Tuesday, November 13, 2012

President Obama's Message For Diwali 2012

"We should all recommit ourselves to bring light to any place still facing darkness," President says in global greeting...
President Obama on Tuesday offered holiday greetings to those marking Diwali, the festival of lights celebrated around the world by Hindus, Jains, Sikhs and some Buddhists.  In his message, the President said that Diwali is a time for "prayer and reflection" for "those less fortunate," and noted both Hurricane Sandy and the deadly shooting earlier this year at a Sikh temple in Oak Creek, Wisconsin.  The President has in the past marked Diwali with a reception at the White House, but there is currently no reception planned this year.  In 2010, he celebrated Diwali during his first trip to India (above, with the First Lady at a Diwali candle lighting and performance at Holy Name High School in Mumbai).

"Many who observe this holiday will light the Diya, or lamp, which symbolizes the triumph of light over darkness and knowledge over ignorance," President Obama said.  "As that lamp is lit, we should all recommit ourselves to bring light to any place still facing darkness."

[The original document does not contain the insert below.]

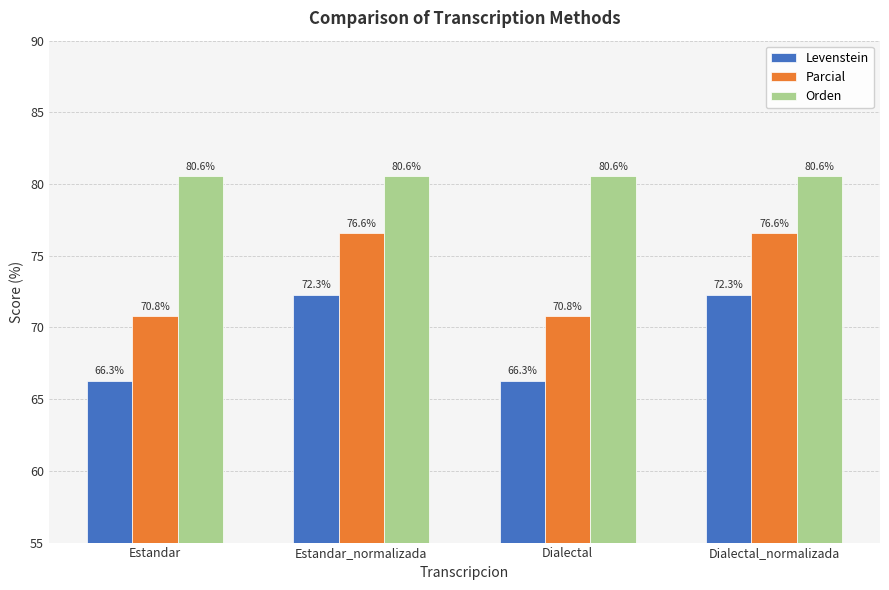

Which series has the widest spread of values?

Levenstein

The President's Diwali message: 

"Today, here at home and across the globe, Hindus, Jains, Sikhs and some Buddhists will celebrate the holiday of Diwali – the festival of lights.  Diwali is a time for gathering with family and friends, often marked with good food and dancing.  It is also a time for prayer and reflection about those less fortunate.  It is a testament to the compassion of these communities that so many of them have helped those that have been devastated by Hurricane Sandy.

Many who observe this holiday will light the Diya, or lamp, which symbolizes the triumph of light over darkness and knowledge over ignorance. As that lamp is lit, we should all recommit ourselves to bring light to any place still facing darkness.  Earlier this year, we were reminded of the evil that exists in the world when a gunman walked into the Sikh gurdwara in Oak Creek, Wisconsin and opened fire.  In the wake of that horrible tragedy, we saw the resilience of a community that drew strength from their faith and a sense of solidarity with their neighbors, Sikh and non-Sikh alike.  We also saw compassion and love, in the heroic actions of the first responders and the outpouring of support from people across the country.  Out of a day of sadness, we were reminded that the beauty of America remains our diversity, and our right to religious freedom.
                                  
To those celebrating Diwali, I wish you, your families and loved ones Happy Diwali and Saal Mubarak."